Stored items
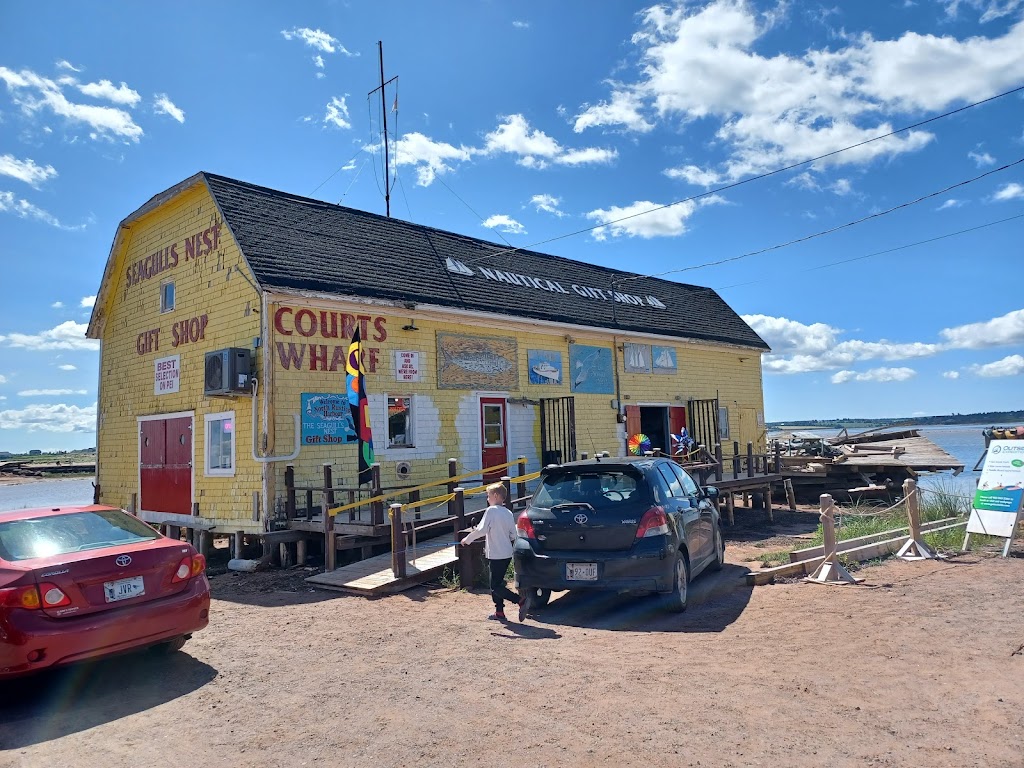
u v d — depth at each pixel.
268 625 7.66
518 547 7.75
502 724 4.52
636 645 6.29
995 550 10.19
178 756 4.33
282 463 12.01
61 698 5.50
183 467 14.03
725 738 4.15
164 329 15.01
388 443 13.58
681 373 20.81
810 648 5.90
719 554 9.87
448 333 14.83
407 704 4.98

What is needed:
Each entry needs to be retyped exactly; the pictures stay out.

Solved problem:
u v d — depth at each pixel.
268 625 7.66
518 547 7.75
502 724 4.52
636 645 6.29
995 550 10.19
178 756 4.33
282 463 12.01
61 698 5.50
183 467 14.03
725 738 4.15
164 329 15.01
388 443 13.58
681 373 20.81
810 648 5.90
719 554 9.87
448 333 14.83
407 704 4.98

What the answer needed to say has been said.